Task requirements: Print the line containing "进门先映入眼帘的是独特的木质装饰，也是" and all lines after it to the end of the records below, exactly as written. No pictures.

Excerpts from a dataset
┌────────

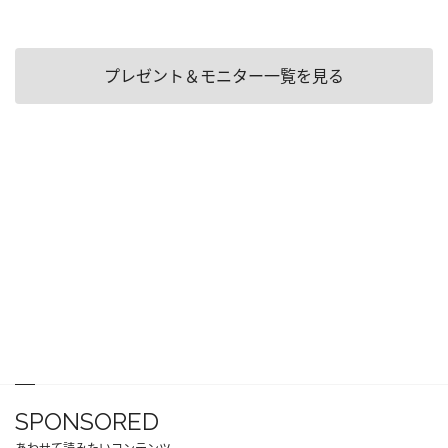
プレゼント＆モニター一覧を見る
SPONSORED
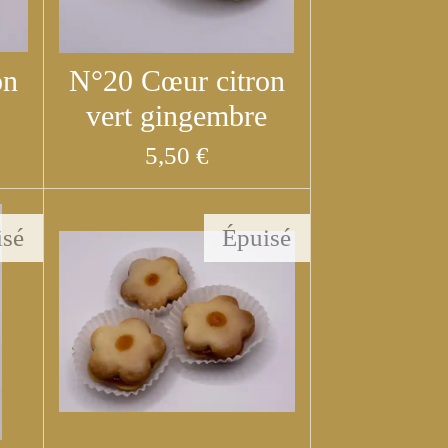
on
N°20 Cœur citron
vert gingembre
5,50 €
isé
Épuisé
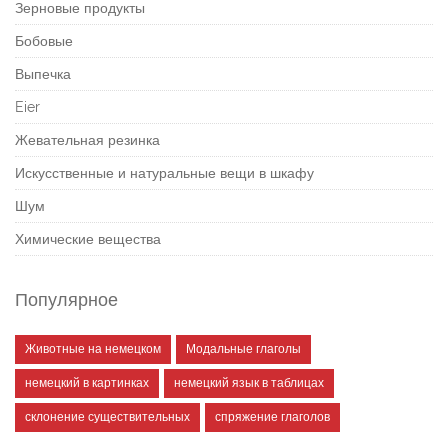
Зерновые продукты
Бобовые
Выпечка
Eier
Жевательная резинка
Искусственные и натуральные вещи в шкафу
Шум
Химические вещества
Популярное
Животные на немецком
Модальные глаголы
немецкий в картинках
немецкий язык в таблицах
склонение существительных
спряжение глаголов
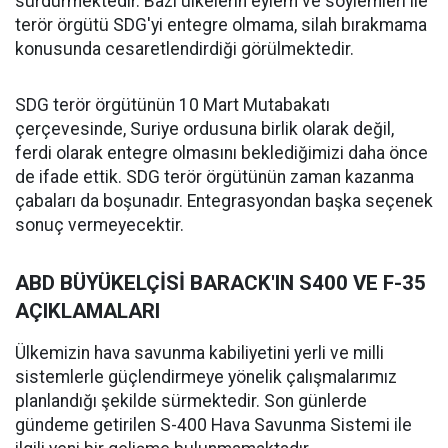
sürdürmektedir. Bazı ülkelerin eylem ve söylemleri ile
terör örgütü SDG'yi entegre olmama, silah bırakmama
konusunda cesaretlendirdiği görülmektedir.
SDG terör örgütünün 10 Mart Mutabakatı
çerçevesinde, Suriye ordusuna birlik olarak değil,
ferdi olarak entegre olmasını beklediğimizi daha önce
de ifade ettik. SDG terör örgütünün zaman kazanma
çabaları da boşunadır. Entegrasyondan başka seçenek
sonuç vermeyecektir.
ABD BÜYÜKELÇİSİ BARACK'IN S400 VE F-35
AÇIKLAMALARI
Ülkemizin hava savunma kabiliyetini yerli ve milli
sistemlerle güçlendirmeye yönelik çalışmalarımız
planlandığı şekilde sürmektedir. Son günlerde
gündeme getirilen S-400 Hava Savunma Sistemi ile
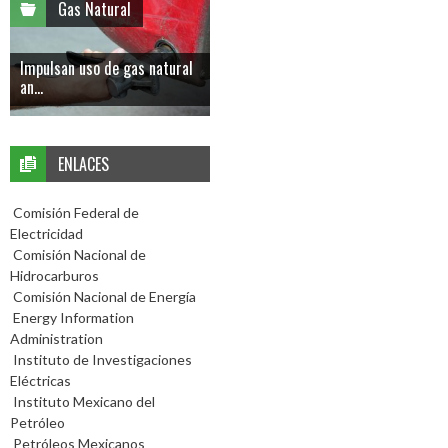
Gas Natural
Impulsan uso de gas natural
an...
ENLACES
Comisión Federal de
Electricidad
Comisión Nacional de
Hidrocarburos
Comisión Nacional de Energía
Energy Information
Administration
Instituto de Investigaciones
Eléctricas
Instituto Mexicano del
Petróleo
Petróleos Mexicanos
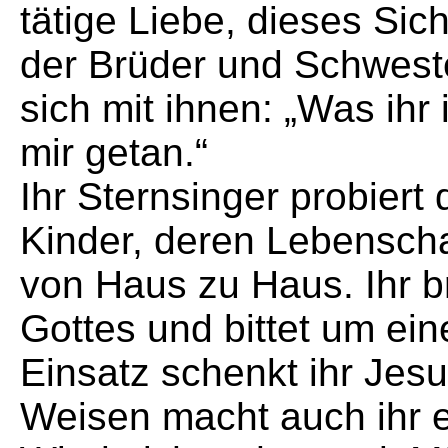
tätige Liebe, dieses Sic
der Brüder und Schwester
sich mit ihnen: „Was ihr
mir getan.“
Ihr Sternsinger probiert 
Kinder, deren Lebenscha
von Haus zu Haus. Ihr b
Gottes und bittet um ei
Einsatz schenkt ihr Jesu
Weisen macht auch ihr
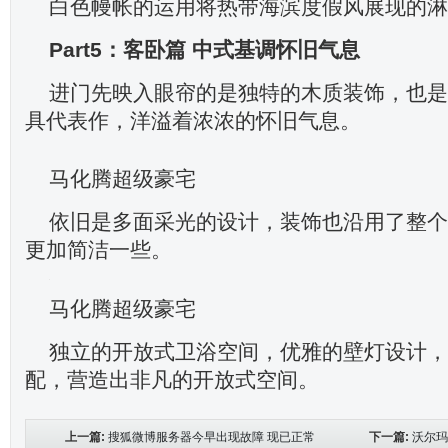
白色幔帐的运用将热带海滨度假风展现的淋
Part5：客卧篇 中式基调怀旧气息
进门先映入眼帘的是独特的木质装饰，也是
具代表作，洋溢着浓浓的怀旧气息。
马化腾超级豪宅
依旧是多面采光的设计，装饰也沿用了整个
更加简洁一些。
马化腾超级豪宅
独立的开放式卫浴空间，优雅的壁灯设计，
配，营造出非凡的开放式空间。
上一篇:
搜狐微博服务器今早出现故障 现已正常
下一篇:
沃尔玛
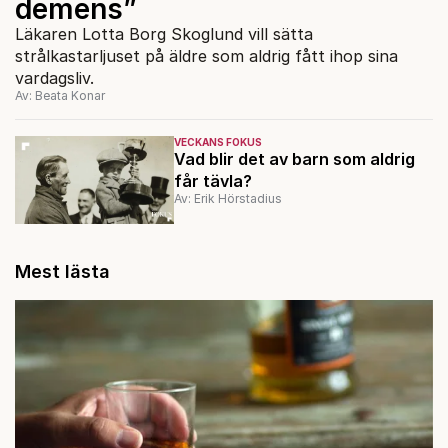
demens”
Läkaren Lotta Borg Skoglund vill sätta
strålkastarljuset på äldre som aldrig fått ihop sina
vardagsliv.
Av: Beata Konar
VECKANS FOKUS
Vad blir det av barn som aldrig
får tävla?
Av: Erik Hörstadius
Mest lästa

└────────

Your response:
进门先映入眼帘的是独特的木质装饰，也是
具代表作，洋溢着浓浓的怀旧气息。
马化腾超级豪宅
依旧是多面采光的设计，装饰也沿用了整个
更加简洁一些。
马化腾超级豪宅
独立的开放式卫浴空间，优雅的壁灯设计，
配，营造出非凡的开放式空间。
上一篇:
搜狐微博服务器今早出现故障 现已正常
下一篇:
沃尔玛
demens”
Läkaren Lotta Borg Skoglund vill sätta
strålkastarljuset på äldre som aldrig fått ihop sina
vardagsliv.
Av: Beata Konar
VECKANS FOKUS
Vad blir det av barn som aldrig
får tävla?
Av: Erik Hörstadius
Mest lästa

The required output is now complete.